Processing plants are an important piece of the ag puzzle | Rachel Gabel
Concrete barricades blocked the entrance to the Cargill beef plant in Ft. Morgan, Colo., on May 20. About 1,700 workers had been locked out by the company after months of contract negotiations ended with workers voting to reject the company’s last and best offer by a large margin. The workers who couldn’t report to work reported to the Teamsters Local 455 office in Ft. Morgan. Because the employees make up about 20% of the town’s labor force, the gathering had to be moved to a larger space to allow traffic to pass through downtown. The coffeeshop talk might be about something else, but I doubt it.

While contract disputes came to a head last week, the plant has been noticeably quiet for about a month. Cargill said the company diverted cattle to other plants and initiated the lockout because continued uncertainty around a potential work stoppage creates challenges to operating safely, responsibly and reliably. As somewhat of a local, I can confirm that when the trucks needed to haul over 25,000 head per week in and haul out retail-ready boxed beef aren’t rumbling through town, it doesn’t go unnoticed.
At full capacity, the Ft. Morgan plant has a daily harvest of 4,700 head per day, and a work stoppage would have left animals both on the hoof and the hook in limbo. In 2020, I interviewed Cargill team members who were navigating closures and employee health and an absolute supply chain shakeup that threatened to topple some of the giants of meat packing. Looking back, I can’t think of a job I would want less than a 2020-era spokesperson for a Big Four meat packer.
At that time, restaurants were closed or offering a no-contact menu, grocery stores were struggling to keep shelves stocked, and the demand for beef was significantly affected by so many people transitioning from meals out to meals in. Workers were nervous, and line speeds were slowed to allow for additional space and physical barriers between workers. Packing plants used infrared temperature screening for employees and encouraged hydration and quarantine when sick in each of the hundreds of languages spoken on the production lines.
The workers held the cards. The national cattle herd was solid, feedyards were finishing cattle, and they needed somewhere to harvest cattle and process beef. The Ft. Morgan plant shifted to a single shift, dropping harvest capacity from 4,400 head to 2,300 head daily. Slowed slaughter resulted in bigger cattle, which complicated the logistics of harvesting and processing, increased the cost of feeding one to harvest, affected trucking, and generally put the cattle industry in a tizzy.
In late 2025, Tyson announced the closure of a beef plant in Lexington, Neb., due to the tight cattle supply the industry is still experiencing. After the Lexington facility closed, Cargill announced a $90 million investment in its Ft. Morgan plant to improve automation and yields. Of that, $40 million was invested in a new 81-unit apartment complex as part of a housing initiative, in addition to another 27 townhomes. This housing is not owned by Cargill, but intended to address the housing shortage in the town.
Like many towns in Colorado, Ft. Morgan was built by and continues to be supported by agriculture. The town has a rich history in sugar beet production and processing and is also home to Leprino Foods.

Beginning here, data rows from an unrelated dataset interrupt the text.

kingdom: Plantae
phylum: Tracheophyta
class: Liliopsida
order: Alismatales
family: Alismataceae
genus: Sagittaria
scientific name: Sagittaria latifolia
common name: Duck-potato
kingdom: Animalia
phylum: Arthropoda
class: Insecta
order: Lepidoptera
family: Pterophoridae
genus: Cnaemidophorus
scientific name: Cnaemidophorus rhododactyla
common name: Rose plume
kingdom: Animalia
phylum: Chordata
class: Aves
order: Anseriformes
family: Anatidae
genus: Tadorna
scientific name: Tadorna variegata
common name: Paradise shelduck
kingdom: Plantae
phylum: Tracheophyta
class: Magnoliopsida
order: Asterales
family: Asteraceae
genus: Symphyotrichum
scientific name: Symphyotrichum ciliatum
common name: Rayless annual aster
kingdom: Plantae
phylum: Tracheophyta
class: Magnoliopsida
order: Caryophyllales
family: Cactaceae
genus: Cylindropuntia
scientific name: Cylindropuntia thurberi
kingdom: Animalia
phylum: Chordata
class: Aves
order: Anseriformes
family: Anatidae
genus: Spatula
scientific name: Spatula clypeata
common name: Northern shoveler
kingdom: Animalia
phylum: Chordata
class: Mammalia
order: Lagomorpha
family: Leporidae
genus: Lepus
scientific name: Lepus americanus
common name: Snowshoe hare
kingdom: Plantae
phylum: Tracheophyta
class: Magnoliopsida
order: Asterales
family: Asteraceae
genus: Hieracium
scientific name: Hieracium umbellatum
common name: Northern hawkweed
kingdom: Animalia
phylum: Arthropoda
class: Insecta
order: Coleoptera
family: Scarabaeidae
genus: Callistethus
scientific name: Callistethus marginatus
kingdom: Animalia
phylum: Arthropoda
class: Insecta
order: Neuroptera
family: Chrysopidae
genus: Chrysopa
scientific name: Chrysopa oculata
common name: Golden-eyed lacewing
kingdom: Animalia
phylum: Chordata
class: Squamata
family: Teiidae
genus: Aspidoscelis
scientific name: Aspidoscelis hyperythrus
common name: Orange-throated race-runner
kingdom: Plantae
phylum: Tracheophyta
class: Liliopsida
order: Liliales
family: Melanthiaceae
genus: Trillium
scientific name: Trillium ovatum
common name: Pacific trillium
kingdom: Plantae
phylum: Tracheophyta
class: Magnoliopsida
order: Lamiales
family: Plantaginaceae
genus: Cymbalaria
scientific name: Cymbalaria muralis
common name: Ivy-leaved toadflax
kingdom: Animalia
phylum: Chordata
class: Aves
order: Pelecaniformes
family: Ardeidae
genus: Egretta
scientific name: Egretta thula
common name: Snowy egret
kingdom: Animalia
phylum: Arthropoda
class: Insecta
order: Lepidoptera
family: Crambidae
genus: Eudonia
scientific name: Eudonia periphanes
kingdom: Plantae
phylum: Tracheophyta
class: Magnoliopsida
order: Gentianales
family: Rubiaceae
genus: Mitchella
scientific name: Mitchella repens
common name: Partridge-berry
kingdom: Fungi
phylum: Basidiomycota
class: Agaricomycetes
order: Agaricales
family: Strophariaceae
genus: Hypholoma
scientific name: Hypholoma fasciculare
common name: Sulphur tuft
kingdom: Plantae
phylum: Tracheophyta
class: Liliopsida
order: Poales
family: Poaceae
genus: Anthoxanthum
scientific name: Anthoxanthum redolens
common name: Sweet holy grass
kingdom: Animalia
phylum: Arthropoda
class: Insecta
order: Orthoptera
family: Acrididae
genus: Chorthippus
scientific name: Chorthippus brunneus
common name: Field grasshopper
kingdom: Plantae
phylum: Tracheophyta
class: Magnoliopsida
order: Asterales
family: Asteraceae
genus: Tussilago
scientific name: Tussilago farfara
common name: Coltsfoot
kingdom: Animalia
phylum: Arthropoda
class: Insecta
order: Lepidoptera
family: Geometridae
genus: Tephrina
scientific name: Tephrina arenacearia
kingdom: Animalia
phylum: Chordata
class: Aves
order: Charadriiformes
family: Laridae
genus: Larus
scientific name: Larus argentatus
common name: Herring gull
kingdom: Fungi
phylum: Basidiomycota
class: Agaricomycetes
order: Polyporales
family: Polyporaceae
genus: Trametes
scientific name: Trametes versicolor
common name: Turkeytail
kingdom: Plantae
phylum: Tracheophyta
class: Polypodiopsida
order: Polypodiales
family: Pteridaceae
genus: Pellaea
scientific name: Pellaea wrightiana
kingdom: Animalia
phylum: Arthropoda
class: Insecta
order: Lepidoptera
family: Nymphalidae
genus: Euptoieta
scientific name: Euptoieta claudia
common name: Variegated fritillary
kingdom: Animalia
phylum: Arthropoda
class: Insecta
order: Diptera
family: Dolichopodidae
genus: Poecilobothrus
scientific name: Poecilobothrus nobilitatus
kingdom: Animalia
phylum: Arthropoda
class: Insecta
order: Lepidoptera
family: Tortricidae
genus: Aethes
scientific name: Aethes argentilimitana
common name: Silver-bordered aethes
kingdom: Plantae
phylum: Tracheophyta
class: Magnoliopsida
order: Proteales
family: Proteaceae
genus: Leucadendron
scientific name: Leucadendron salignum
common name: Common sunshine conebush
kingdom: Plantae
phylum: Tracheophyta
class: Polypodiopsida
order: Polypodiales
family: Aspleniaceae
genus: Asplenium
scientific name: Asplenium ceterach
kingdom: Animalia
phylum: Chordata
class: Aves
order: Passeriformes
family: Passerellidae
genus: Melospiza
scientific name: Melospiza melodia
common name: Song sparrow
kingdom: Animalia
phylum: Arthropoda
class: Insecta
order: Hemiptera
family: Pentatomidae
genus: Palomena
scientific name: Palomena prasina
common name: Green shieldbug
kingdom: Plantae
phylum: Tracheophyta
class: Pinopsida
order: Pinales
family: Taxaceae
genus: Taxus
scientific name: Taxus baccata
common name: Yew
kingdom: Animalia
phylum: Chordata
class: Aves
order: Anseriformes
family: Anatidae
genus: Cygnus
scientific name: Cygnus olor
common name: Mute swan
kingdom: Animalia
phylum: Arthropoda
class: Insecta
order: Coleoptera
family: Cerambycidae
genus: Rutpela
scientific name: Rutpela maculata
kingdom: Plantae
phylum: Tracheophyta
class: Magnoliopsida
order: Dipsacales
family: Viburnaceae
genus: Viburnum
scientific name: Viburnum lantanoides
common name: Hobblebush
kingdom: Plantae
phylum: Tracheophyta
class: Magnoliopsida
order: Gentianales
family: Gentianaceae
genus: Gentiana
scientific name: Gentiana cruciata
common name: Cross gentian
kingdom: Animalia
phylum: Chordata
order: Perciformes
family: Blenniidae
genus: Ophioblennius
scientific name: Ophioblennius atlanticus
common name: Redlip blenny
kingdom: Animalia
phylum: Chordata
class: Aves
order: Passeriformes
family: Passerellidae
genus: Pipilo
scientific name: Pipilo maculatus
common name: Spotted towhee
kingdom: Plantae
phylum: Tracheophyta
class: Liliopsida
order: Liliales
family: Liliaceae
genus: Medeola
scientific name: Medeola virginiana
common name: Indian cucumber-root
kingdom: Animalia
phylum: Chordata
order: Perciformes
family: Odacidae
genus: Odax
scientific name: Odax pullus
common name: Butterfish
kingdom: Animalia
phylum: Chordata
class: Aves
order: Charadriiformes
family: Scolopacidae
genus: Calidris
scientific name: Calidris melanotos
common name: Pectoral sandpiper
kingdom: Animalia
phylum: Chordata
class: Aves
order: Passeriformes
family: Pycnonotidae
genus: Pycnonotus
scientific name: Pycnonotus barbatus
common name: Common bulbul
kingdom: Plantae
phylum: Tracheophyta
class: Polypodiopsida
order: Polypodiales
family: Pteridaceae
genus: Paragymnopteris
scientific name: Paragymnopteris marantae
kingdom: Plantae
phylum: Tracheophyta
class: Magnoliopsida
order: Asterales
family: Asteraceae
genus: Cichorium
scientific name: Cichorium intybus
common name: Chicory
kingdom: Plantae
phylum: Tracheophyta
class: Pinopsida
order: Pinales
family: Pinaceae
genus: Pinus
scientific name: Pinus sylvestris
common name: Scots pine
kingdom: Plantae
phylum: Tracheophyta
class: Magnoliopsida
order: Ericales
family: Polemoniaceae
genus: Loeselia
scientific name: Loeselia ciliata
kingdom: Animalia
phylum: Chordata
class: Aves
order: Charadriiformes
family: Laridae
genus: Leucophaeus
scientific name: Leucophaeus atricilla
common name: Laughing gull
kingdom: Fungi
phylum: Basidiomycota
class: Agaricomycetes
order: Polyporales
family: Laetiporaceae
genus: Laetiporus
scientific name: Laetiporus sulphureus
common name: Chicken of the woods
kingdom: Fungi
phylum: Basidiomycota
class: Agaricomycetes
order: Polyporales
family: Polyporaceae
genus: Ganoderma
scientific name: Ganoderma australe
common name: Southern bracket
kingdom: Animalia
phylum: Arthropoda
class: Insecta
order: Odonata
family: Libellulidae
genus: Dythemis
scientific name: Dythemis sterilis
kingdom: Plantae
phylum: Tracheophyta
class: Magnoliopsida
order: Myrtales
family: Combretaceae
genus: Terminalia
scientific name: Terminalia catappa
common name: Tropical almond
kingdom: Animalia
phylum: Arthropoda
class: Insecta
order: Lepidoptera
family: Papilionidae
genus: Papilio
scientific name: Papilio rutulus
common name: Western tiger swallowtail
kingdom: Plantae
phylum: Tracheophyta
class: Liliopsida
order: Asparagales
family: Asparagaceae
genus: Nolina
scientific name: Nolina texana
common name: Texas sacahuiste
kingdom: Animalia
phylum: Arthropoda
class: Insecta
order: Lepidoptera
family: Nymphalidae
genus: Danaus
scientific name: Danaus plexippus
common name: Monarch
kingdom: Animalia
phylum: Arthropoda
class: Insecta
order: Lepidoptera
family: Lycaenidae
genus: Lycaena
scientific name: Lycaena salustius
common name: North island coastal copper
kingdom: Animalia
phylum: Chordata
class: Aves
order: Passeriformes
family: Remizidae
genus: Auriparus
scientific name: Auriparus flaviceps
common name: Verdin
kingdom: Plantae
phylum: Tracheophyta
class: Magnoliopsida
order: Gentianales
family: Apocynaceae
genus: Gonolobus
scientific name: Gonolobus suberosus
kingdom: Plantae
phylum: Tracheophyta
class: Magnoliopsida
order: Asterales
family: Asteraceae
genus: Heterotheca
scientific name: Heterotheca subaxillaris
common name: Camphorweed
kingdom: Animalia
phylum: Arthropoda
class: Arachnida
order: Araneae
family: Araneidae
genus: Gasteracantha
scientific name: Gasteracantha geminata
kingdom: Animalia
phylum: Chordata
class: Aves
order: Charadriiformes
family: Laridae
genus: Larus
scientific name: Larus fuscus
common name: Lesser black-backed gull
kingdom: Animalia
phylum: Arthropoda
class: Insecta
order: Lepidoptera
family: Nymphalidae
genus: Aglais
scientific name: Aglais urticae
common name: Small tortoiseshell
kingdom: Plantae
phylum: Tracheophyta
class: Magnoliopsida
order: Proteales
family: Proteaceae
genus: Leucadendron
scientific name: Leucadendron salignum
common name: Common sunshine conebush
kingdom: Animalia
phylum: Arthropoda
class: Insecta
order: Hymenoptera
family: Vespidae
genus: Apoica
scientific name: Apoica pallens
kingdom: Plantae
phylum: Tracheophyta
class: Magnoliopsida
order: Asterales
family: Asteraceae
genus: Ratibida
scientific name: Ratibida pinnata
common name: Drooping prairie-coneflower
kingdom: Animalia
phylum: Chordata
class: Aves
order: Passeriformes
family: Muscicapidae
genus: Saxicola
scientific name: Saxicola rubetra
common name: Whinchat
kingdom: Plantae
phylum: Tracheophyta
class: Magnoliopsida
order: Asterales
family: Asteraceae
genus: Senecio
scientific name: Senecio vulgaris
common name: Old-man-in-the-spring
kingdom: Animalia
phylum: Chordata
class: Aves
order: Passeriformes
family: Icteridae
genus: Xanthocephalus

The county, with its population of less than 30,000 and with about 600,000 acres in ag production, has multiple dairies, feedyards, small to midsized meat packers, including the state’s newest lamb processor, cold storage facilities, crop and forage production, a livestock market, and other ag operations that generate about $766 million annually. Cargill is the county’s largest employer, employing more than four times as many people as the second company on the list. Four of the top ten employers are agriculture-related, five if you count The Wal Mart.
This time, the cards once in workers’ hands seem to be fluttering to the floor, not firmly in anyone’s grasp. There aren’t enough slaughter-ready cattle to keep the plants operating and there won’t be for another year, maybe two or more. The packing industry is relatively nimble, able to divert cattle to different plants. The cattle feeders are eager to sell fat cattle when they have them, but they don’t. This has resulted in higher prices for cattle producers, who are able to take a tiny breath, but honestly, it’s so dry that the weight of short pasture and feed supplies outweighs the excitement of high prices. A tremendous amount of pasture in Colorado, Nebraska, New Mexico, and Oklahoma has burned just in the past few weeks and the remaining pastures are dry. The wheat fields that would normally be cut in July, are headed out and on very short stems. Some corn is beginning to emerge, but the irrigation water is dismal.
I can’t speak for the employees on the production line at processing plants like the one in Ft. Morgan, but I can say that they are an important piece of the puzzle. The companies that employ them are important, as are the trucking companies, ranchers, grocers, feeders, and consumers. This time period is an ongoing black swan event of things I certainly didn’t have on my Bingo card. If nothing else, this again confirms the importance of all the links in the food supply chain and of praying for rain.
Rachel Gabel writes about agriculture and rural issues. She is assistant editor of The Fence Post Magazine, the region’s preeminent agriculture publication.